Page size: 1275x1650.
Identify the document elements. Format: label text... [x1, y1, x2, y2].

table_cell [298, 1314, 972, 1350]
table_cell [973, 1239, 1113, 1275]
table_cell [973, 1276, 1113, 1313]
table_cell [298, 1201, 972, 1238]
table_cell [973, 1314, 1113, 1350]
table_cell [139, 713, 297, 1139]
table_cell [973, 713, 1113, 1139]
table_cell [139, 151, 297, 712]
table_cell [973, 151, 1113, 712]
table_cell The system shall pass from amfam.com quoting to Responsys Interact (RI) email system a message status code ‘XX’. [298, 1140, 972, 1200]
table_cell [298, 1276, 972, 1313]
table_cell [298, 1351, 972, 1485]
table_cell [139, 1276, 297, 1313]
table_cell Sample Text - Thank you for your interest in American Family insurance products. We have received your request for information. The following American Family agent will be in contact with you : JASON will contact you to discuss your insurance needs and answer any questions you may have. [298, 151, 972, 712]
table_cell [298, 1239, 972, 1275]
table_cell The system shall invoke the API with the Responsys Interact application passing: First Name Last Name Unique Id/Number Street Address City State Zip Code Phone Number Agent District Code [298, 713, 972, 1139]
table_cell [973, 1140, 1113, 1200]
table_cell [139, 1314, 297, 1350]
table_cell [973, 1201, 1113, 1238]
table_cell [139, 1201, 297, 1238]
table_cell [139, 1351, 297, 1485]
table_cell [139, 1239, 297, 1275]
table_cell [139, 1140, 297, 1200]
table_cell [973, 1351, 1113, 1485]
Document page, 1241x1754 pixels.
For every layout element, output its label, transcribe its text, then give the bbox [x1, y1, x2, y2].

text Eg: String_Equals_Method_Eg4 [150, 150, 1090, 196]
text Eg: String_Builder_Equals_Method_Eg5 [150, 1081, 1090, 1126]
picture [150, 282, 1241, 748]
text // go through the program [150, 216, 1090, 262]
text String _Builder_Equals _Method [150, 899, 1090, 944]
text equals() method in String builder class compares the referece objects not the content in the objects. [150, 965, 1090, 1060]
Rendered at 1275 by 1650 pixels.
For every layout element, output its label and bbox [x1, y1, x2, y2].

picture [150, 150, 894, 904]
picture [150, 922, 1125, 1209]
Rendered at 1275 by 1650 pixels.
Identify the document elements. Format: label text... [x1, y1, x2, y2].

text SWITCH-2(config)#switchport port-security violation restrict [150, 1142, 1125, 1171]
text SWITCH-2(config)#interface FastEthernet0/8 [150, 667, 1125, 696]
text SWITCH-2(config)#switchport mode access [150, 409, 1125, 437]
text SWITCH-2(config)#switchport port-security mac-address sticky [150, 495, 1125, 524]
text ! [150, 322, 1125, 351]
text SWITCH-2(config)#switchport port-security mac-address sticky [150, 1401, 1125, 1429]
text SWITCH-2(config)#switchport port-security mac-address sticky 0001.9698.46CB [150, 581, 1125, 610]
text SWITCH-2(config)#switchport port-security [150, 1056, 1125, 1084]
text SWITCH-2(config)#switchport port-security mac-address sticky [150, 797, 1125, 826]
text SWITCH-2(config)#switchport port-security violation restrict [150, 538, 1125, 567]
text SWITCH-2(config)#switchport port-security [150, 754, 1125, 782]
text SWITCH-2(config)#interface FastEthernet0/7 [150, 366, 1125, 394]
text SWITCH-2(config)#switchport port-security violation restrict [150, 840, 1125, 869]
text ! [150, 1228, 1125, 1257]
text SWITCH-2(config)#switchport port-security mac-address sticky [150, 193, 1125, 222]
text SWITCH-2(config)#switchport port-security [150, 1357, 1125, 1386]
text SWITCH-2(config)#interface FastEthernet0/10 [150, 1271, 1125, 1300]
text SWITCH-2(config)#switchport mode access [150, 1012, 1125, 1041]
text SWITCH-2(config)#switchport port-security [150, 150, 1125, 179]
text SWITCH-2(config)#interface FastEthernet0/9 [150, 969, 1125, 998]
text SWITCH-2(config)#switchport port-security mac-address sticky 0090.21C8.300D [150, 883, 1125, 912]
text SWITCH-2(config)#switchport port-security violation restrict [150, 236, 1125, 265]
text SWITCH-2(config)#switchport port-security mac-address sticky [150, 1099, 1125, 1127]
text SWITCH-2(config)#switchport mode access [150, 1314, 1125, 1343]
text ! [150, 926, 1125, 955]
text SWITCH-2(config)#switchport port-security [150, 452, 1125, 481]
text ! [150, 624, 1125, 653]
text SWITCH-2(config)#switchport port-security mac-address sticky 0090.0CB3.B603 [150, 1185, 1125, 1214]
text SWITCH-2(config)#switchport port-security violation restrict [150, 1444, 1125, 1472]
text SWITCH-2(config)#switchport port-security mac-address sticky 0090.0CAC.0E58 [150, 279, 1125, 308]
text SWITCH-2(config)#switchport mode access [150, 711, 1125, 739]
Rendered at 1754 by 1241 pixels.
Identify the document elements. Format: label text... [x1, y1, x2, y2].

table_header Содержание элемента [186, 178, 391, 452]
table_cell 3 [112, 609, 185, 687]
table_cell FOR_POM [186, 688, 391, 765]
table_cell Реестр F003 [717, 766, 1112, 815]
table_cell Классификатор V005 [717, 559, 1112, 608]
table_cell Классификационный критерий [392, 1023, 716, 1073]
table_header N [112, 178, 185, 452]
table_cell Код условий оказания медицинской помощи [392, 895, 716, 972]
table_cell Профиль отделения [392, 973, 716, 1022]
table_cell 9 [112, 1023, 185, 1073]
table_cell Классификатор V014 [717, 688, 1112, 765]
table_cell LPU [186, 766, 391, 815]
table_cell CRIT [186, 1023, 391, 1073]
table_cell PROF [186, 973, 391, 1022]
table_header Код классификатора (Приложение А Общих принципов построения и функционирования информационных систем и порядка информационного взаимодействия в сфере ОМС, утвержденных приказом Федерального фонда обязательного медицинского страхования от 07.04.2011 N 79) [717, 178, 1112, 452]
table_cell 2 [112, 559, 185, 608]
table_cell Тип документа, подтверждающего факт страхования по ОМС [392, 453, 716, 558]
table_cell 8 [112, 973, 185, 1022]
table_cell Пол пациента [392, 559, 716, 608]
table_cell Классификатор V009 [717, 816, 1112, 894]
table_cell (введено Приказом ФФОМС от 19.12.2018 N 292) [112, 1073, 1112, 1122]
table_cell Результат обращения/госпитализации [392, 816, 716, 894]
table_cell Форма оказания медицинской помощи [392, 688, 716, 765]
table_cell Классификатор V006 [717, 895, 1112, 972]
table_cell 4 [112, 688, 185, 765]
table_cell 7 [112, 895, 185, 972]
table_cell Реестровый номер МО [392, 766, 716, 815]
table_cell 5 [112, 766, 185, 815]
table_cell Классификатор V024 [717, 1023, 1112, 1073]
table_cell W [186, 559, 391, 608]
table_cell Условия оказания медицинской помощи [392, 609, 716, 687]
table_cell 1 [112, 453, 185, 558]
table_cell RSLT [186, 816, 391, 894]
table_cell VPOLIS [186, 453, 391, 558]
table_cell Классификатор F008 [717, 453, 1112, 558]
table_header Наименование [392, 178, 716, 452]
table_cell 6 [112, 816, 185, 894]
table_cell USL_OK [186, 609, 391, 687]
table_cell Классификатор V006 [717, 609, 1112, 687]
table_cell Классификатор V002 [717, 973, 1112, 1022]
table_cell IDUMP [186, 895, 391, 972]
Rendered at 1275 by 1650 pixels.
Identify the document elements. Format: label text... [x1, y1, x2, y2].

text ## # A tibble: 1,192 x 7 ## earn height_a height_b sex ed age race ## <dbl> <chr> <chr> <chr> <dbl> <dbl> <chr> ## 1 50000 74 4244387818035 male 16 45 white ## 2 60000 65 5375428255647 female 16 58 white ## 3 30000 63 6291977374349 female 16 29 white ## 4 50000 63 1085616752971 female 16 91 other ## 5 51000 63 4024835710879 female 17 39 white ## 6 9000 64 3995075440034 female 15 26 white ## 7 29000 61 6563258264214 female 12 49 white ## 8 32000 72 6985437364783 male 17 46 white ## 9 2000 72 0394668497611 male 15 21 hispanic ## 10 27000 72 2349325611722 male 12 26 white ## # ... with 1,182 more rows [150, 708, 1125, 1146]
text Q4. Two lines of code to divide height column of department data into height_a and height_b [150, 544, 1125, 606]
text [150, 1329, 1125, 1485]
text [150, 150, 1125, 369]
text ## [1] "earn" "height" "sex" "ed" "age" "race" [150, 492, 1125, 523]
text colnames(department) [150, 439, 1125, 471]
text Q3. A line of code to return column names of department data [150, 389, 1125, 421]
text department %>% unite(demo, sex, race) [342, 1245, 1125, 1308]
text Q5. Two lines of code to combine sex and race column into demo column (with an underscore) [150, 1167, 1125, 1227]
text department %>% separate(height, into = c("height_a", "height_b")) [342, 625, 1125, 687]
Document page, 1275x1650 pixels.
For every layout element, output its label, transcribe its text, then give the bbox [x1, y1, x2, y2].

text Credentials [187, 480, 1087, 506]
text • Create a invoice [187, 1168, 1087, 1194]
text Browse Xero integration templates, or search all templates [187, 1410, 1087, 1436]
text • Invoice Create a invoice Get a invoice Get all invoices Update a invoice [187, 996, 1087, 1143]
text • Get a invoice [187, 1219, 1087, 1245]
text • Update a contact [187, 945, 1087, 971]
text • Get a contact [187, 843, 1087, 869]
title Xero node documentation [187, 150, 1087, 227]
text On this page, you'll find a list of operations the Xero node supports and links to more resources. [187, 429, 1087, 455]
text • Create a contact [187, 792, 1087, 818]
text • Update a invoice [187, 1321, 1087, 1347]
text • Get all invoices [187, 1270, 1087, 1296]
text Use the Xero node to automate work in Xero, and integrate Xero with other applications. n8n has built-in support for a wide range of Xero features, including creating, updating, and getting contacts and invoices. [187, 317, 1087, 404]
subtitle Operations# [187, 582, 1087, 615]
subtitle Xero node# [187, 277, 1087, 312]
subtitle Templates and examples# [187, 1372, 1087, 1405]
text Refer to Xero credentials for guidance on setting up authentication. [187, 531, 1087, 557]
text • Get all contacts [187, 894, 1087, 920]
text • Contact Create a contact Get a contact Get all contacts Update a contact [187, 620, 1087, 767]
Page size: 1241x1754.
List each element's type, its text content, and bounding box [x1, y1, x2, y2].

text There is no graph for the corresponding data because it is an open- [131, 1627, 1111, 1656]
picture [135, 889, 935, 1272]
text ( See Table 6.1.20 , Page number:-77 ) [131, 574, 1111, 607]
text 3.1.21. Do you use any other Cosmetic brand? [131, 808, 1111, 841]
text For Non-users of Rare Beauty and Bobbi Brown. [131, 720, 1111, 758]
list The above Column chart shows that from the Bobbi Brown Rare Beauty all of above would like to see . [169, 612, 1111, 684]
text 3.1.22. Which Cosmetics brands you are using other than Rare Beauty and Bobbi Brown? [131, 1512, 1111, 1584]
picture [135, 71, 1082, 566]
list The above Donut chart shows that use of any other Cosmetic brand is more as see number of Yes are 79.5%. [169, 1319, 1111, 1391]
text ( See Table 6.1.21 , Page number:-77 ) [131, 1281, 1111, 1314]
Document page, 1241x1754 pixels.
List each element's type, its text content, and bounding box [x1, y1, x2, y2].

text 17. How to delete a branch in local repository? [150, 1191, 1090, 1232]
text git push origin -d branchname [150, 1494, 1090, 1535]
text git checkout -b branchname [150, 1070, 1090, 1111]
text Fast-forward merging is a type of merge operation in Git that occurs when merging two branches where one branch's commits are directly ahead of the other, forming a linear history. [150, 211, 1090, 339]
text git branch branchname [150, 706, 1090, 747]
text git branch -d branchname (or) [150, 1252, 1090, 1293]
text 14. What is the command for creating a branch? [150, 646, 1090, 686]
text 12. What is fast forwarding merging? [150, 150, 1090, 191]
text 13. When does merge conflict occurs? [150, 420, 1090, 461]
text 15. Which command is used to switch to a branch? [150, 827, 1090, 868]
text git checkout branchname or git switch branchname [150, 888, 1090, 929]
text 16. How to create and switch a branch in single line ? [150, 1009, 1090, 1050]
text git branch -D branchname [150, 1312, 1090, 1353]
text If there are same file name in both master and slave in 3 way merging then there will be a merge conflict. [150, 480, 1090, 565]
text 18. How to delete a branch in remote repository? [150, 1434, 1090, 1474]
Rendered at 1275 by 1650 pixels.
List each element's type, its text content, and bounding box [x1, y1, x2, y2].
════════════════
WHAT IS REQUIRED |
What is needed is every line of the records that contains the word "into".

EXERCISE RESPONSE |
text Q4. Two lines of code to divide height column of department data into height_a and height_b [150, 544, 1125, 606]
text Q5. Two lines of code to combine sex and race column into demo column (with an underscore) [150, 1167, 1125, 1227]
text department %>% separate(height, into = c("height_a", "height_b")) [342, 625, 1125, 687]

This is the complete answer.